NW日本版で安倍政権の「中道左派への変質」を指摘した冷泉氏の卓見

◆衰退する日本の左派

 「年金受給は何歳からがいいか」「間違わない死後の相続」等々の見出しが並ぶ最近の週刊誌。もはや読者は中高年しかいない、という現状を自ら暴露しているような体裁である。その課題に直面しつつある年齢だとはいえ、頻繁に同じような企画が続くと食傷気味になる。

 そんな中で目を引いたのがニューズウィーク日本版(7月2日号)の「残念なリベラルの処方箋」だ。筆者は「在米作家・ジャーナリスト」の「冷泉彰彦」。グローバル経済による国際分業が進んで格差が拡大する中で、若年層の貧困、気候変動への危機感、等々で「若者を中心にした世界の左派の政治運動はネットでつながることによって大きな広がりを見せている」。

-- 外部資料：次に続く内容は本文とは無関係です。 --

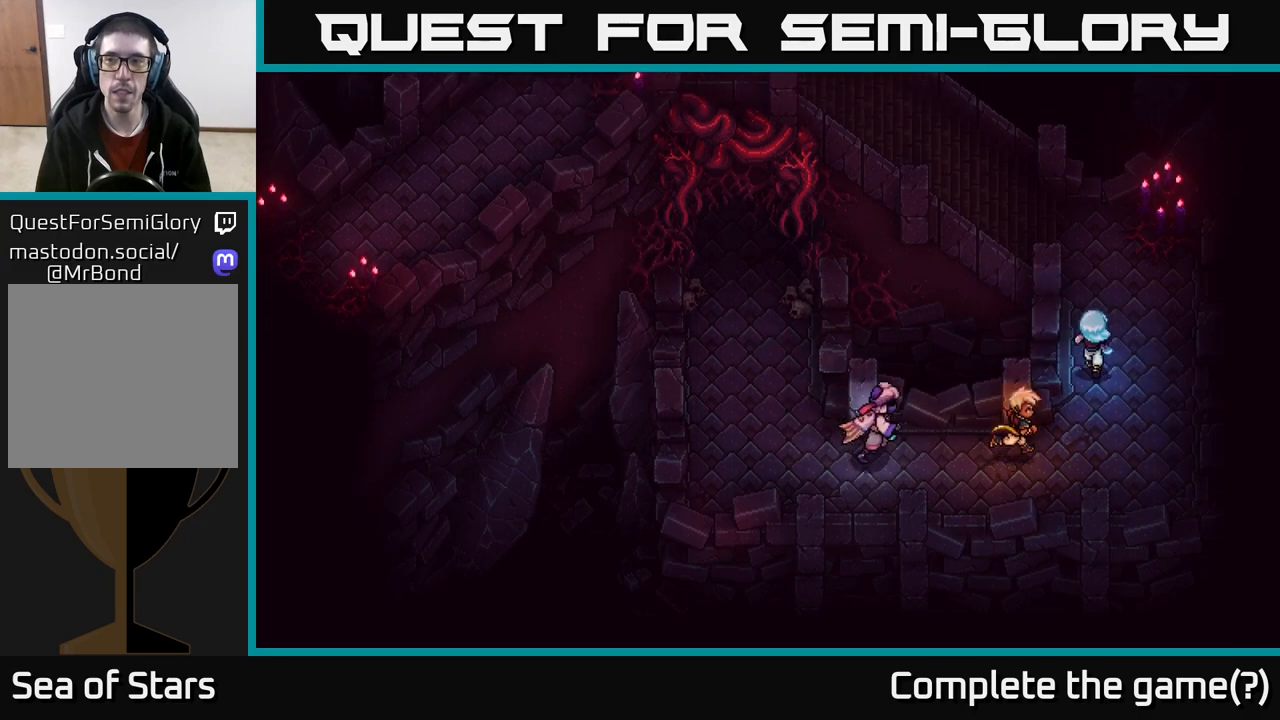
{"buttons": [], "left_stick": "up-left", "right_stick": "center", "events": [[467, "left_stick", "up-left"]]}
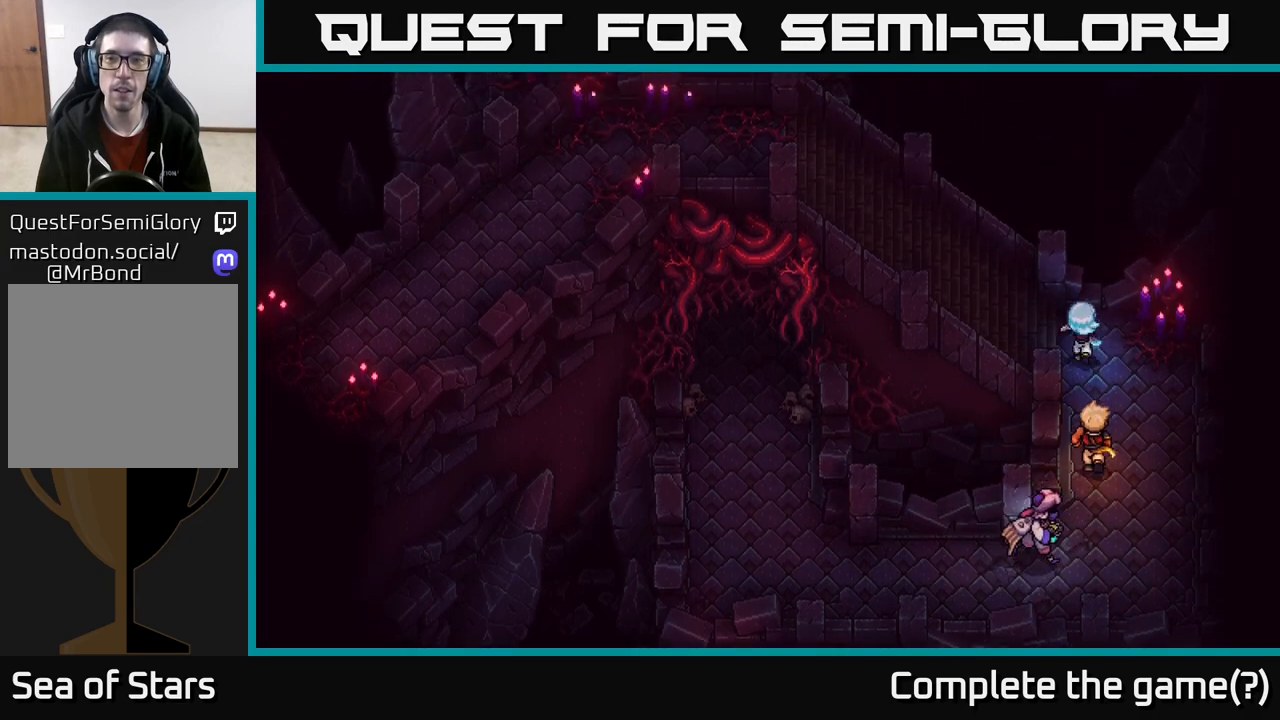
{"buttons": [], "left_stick": "left", "right_stick": "center", "events": [[267, "left_stick", "left"]]}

 それに比べて日本は違う。「左派勢力は衰退し、野党は政権交代の受け皿としての存在感を失ってしまっている。一体、その背景には何があるのだろうか」というのが冷泉の問題意識だ。

 日本でリベラルが衰退した理由は明らかだ。これは誰でも説明できる。民主党政権の「負の遺産」の記憶が消えないからである。彼らの統治能力不足、鳩山由紀夫、菅直人に見る主張の支離滅裂さ、野田佳彦による「社会保障と税の一体改革」の一貫性のなさ…、床屋政談でやり玉に挙がる定番だ。冷泉は、「こうした記憶が、日本のリベラル全体の信用を著しく傷つけている」と説く。

◆経済政策で「ねじれ」

 それに対して、現在の安倍自民党政権はどうか。「日本の左派はこうした(安倍政権の歴史問題や経済政策への)空疎な批判を叫ぶ一方、安倍政権自体が長期政権になるに従って『中道左派へと変質』していることに全く気付いていない」と冷泉は指摘する。

 これには目が覚める思いだ。一部では「極右」と呼ばれる安倍政権が「中道左派」「堂々たる大きな政府論の福祉政策政権」という視点はメディアや野党の政権批判の中からはなかなか見つけにくい。

 冷泉が指摘しているのは、保守とリベラルの政策の「ねじれ」である。「日本では『保守派がリベラルな経済政策』を取り、『左派が保守的な経済政策』を取るという『経済政策のねじれ』」があるということだ。

 例えば、アベノミクスは「国際常識から見れば極めてリベラルな経済政策」であり、左派は「中長期的な財政規律」や通貨防衛、公共投資の抑制など「国際常識としては財政再建派(財政タカ派)の経済政策」を取っている、といった具合だ。せいぜい「中道右派」ということはあるが、安倍政権の政策を「左派」の括りに入れる発想はなかった。

 この「ねじれ」はどこから来るのか。冷泉は「歴史的経緯」から説明する。「日本の左派は、明治のキリスト教博愛主義に始まって、大正から昭和にかけての社会主義運動も含めて、高学歴で、国際情勢にも通じた人々による『上からの改革』だった」というわけで、知識人がリベラルを担ってきた背景があった。

 さらに支持母体を見れば、官公労や基幹産業の労組、巨大組合団体に支えられた野党に比して、自民党は個人商店主や中小企業事業主、一次産業従事者を主な支持者としている。このことが経済政策にも反映してくる。

 また政党の体質にも反映されている。党内民主主義が保たれず、話し合いすらない政策決定を見せるのが野党で、侃々諤々(かんかんがくがく)のバトルをやりながら、いったん決まればまとまる自民党にこそ、文字通りのリベラル(自由)がある。

◆必要な「健全な野党」

 冷泉は、「保守派に支えられた安倍政権が必死に最善手を打ち続け、結果として中道実務派政権に変容したことが、現在の日本の政治風土を新たな次元に導いた」と言うが、まさに卓見である。